++++ Study text

Let’s take a closer look at the bond energies of other such covalent bonds. A typical table (search “Bond Energy” on Google images) is the one shown below.


As you can see most of the bonds shown are single bonds (one line between the atoms) and there are not many multiple bonds shown. Of the multiple bonds shown, they involve C, N, O in at least one of the partners. There’s a reason for this. Atoms that are smaller in size can get closer to each other to form that second (or third) bond. For example, the double bonds C=C, N=N, O=O have strengths of 620, 420 and 495 kJ/mol respectively. They are also quite a bit stronger than their single bonds C–C, N–N, O–O with strengths of 345, 160 and 145 respectively. (The N–N and O–O single bonds are anomalously weak for reasons I won’t get into.) On the other hand, you don’t see the analogous Si=Si, P=P, S=S bonds listed. That’s because they are just a tad stronger than their single bonds, and therefore if you’ve got a lot of hydrogen hanging around (it being the most abundant element), it’s energetically much more favorable to have single bonds all around (the Si–H, P–H, S–H bonds are decently strong too).

The molecules of life have a large variety of single and double bonds giving rise to a large diversity of structures. The strong C=O bond, in particular, is quite prevalent. It’s part of the reason why burning “organic molecules” as fuels provide energy when carbon dioxide and water are formed. Such molecular diversity cannot be found among Si, P and S (which I shall now refer to as SiPS).

There is another problem with silicon. Even though it can form four bonds just like carbon, it does not form compounds that are more stable than pure silicon and pure hydrogen. On the other hand, many hydrocarbons are more stable than pure carbon and pure hydrogen. For example, methane (CH4) has a “heat of formation” of –75 kJ/mol, i.e., it is more stable compared to graphite and molecular hydrogen by 75 kJ/mol as indicated by the negative sign. Silane (CH4) on the other hand is +34 kJ/mol less stable than its pure elements in their standard states. Silane is quite reactive because Si–O and O–H bonds are much stronger; silane is quite susceptible to oxidation.

++++++++
++++ Extracted data

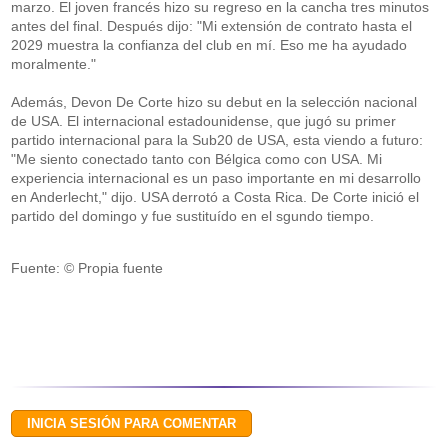
marzo. El joven francés hizo su regreso en la cancha tres minutos
antes del final. Después dijo: "Mi extensión de contrato hasta el
2029 muestra la confianza del club en mí. Eso me ha ayudado
moralmente."
Además, Devon De Corte hizo su debut en la selección nacional
de USA. El internacional estadounidense, que jugó su primer
partido internacional para la Sub20 de USA, esta viendo a futuro:
"Me siento conectado tanto con Bélgica como con USA. Mi
experiencia internacional es un paso importante en mi desarrollo
en Anderlecht," dijo. USA derrotó a Costa Rica. De Corte inició el
partido del domingo y fue sustituído en el sgundo tiempo.
Fuente: © Propia fuente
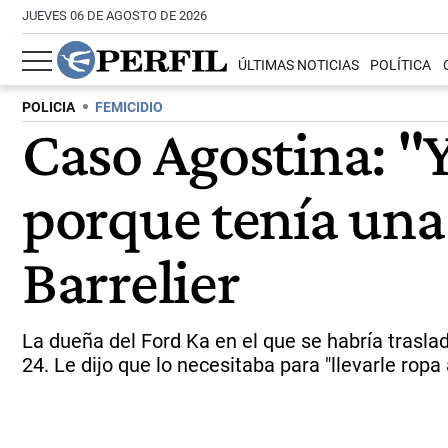
JUEVES 06 DE AGOSTO DE 2026
ÚLTIMAS NOTICIAS
POLÍTICA
POLICIA
FEMICIDIO
Caso Agostina: "Y
porque tenía una 
Barrelier
La dueña del Ford Ka en el que se habría trasl
24. Le dijo que lo necesitaba para "llevarle ropa 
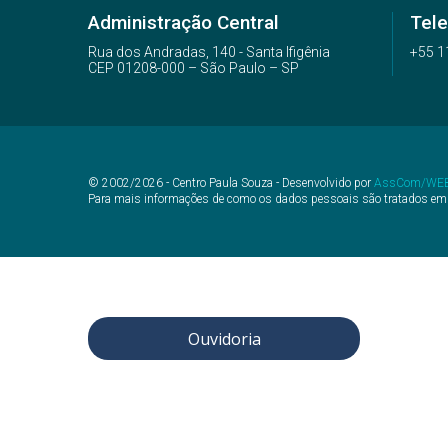
Administração Central
Tel
Rua dos Andradas, 140 - Santa Ifigênia
+55 1
CEP 01208-000 – São Paulo – SP
© 2002/2026 - Centro Paula Souza - Desenvolvido por
AssCom/WE
Para mais informações de como os dados pessoais são tratados em
Ouvidoria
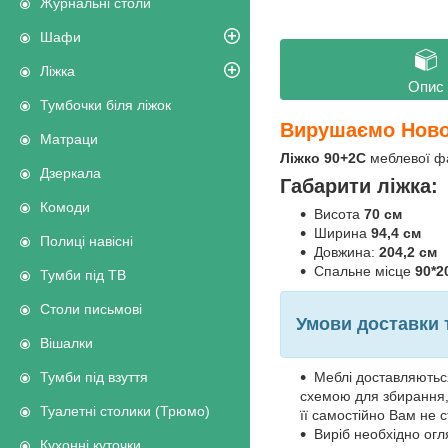
Журнальні столи
Шафи
Ліжка
Опис
Тумбочки біля ліжок
Вирушаємо Новою
Матраци
Ліжко 90+2С
меблевої фа
Дзеркала
Габарити ліжка:
Комоди
Висота
70 см
Ширина
94,4 см
Полиці навісні
Довжина:
204,2 см
Спальне місце
90*2
Тумби під ТВ
Столи письмові
Умови доставки 
Вішалки
Меблі доставляються
Тумби під взуття
схемою для збирання, 
Туалетні столики (Трюмо)
її самостійно Вам не 
Виріб необхідно огл
Кухонні куточки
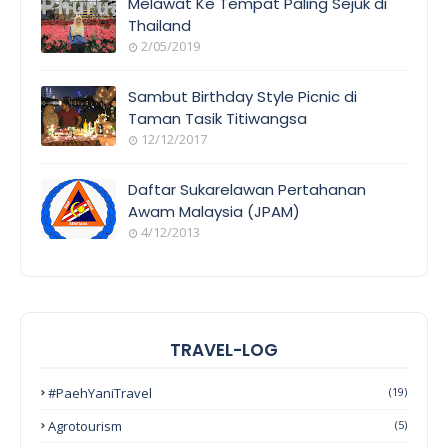
Melawat Ke Tempat Paling Sejuk di
Thailand
2/05/2019
Sambut Birthday Style Picnic di
Taman Tasik Titiwangsa
12/12/2017
Daftar Sukarelawan Pertahanan
Awam Malaysia (JPAM)
4/12/2013
TRAVEL-LOG
#PaehYaniTravel
(19)
Agrotourism
(5)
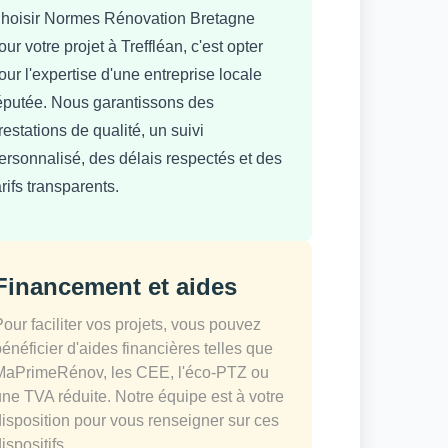
hoisir Normes Rénovation Bretagne
our votre projet à Treffléan, c'est opter
our l'expertise d'une entreprise locale
éputée. Nous garantissons des
restations de qualité, un suivi
ersonnalisé, des délais respectés et des
arifs transparents.
Financement et aides
Pour faciliter vos projets, vous pouvez
bénéficier d'aides financières telles que
MaPrimeRénov, les CEE, l'éco-PTZ ou
une TVA réduite. Notre équipe est à votre
disposition pour vous renseigner sur ces
ispositifs.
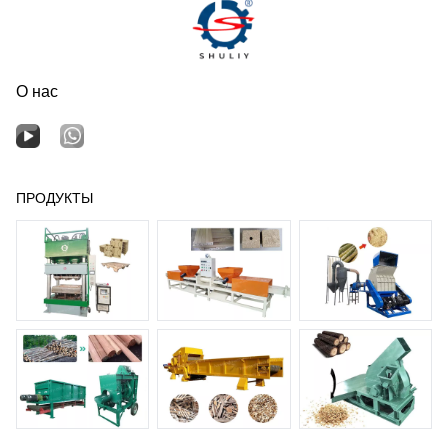
О нас
ПРОДУКТЫ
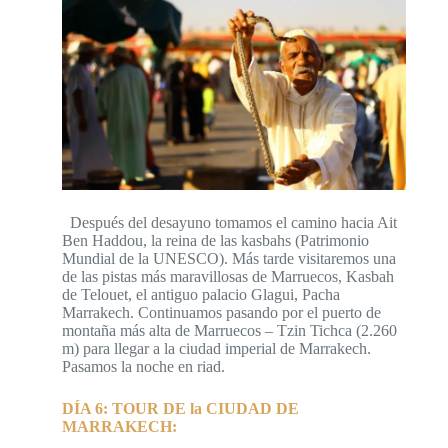
Después del desayuno tomamos el camino hacia Ait
Ben Haddou, la reina de las kasbahs (Patrimonio
Mundial de la UNESCO). Más tarde visitaremos una
de las pistas más maravillosas de Marruecos, Kasbah
de Telouet, el antiguo palacio Glagui, Pacha
Marrakech. Continuamos pasando por el puerto de
montaña más alta de Marruecos – Tzin Tichca (2.260
m) para llegar a la ciudad imperial de Marrakech.
Pasamos la noche en riad.
DÍA 6: TOUR DE la CIUDAD DE
MARRAKECH:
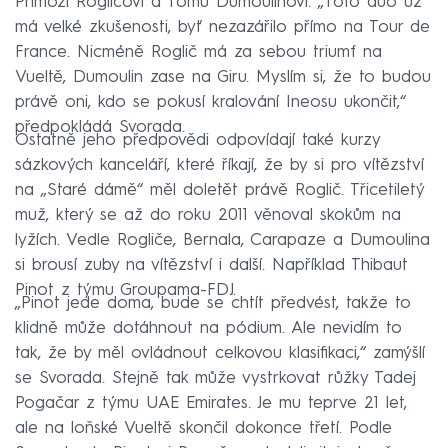
Primoži Rogličovi a Tomu Dumoulinovi. „Toto duo už
má velké zkušenosti, byť nezazářilo přímo na Tour de
France. Nicméně Roglič má za sebou triumf na
Vueltě, Dumoulin zase na Giru. Myslím si, že to budou
právě oni, kdo se pokusí kralování Ineosu ukončit,“
předpokládá Svorada.
Ostatně jeho předpovědi odpovídají také kurzy
sázkových kanceláří, které říkají, že by si pro vítězství
na „Staré dámě“ měl doletět právě Roglič. Třicetiletý
muž, který se až do roku 2011 věnoval skokům na
lyžích. Vedle Rogliče, Bernala, Carapaze a Dumoulina
si brousí zuby na vítězství i další. Například Thibaut
Pinot z týmu Groupama-FDJ.
„Pinot jede doma, bude se chtít předvést, takže to
klidně může dotáhnout na pódium. Ale nevidím to
tak, že by měl ovládnout celkovou klasifikaci,“ zamýšlí
se Svorada. Stejně tak může vystrkovat růžky Tadej
Pogačar z týmu UAE Emirates. Je mu teprve 21 let,
ale na loňské Vueltě skončil dokonce třetí. Podle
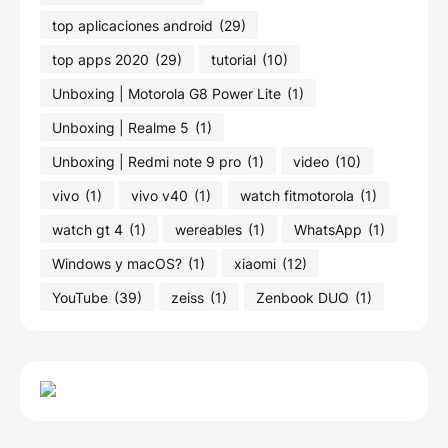
top aplicaciones android
(29)
top apps 2020
(29)
tutorial
(10)
Unboxing | Motorola G8 Power Lite
(1)
Unboxing | Realme 5
(1)
Unboxing | Redmi note 9 pro
(1)
video
(10)
vivo
(1)
vivo v40
(1)
watch fitmotorola
(1)
watch gt 4
(1)
wereables
(1)
WhatsApp
(1)
Windows y macOS?
(1)
xiaomi
(12)
YouTube
(39)
zeiss
(1)
Zenbook DUO
(1)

++++++++

• [List of tasks]:
(1) According to the text on bond energies, what is the strength of the C=C double bond?
(2) Repeat word for word the portion of the bond energy text that opens with the words containing "Let’s take a" and closes with "one shown below.".
(3) Carry on writing the text on bond energies from the point where it stops.

• [Your written answers]:
(1) 620 kJ/mol

(2)
Let’s take a closer look at the bond energies of other such covalent bonds. A typical table (search “Bond Energy” on Google images) is the one shown below.

(3)
Phosphine (PH3) is only marginally less stable than its elements (+5.5 kJ/mol) but it is susceptible to oxidation for similar reasons. Phosphorus is also much less abundant as seen in the earlier chart. It is only when you get to H2S and HCl that you get relatively better stability than the elements but it’s difficult to form a diversity of structures with S and Cl. Therefore, at least in our current atmosphere with plenty of oxygen, SiPS compounds will tend not to form. In fact, it is only when silicon and chlorine combine do you get compounds that are somewhat analogous to the hydrocarbons. For example, SiCl4, Si2Cl6 and Si3Cl8 are relatively stable. There was even a nice report in 2011 on forming Si5Cl12 analogous to neopentane, C5H12.

But if there was no oxygen, perhaps you can get SiPS compounds to hang around. There would still be the problem of not being able to form as large a molecular diversity because of the relative strengths of SiPS with hydrogen compared to bonds just within SiPS. I would expect molecules with single bonds to form, but there probably won’t be any double bonds.

As a computational chemist, I could calculate a suite of SiPS molecules and actually come up with a scenario of what sorts of molecules one might expect to observe if the Li-Ne Line indeed disappeared. This isn’t the sort of project that will attract grant funding, although it might be publishable if pitched properly to a journal that might be interested in such speculation and not deem it too absurd. I haven’t burned any computer time on the project although I can outline the steps that I would take. Maybe one day I’ll have a student who is a fan of xkcd, knocking on my door and who thinks it would be fun to do something so absurd without any potential “real world” payoff. Or when I have a chunk of free time and I don’t mind burning some computer time. It might just get a kick out of it.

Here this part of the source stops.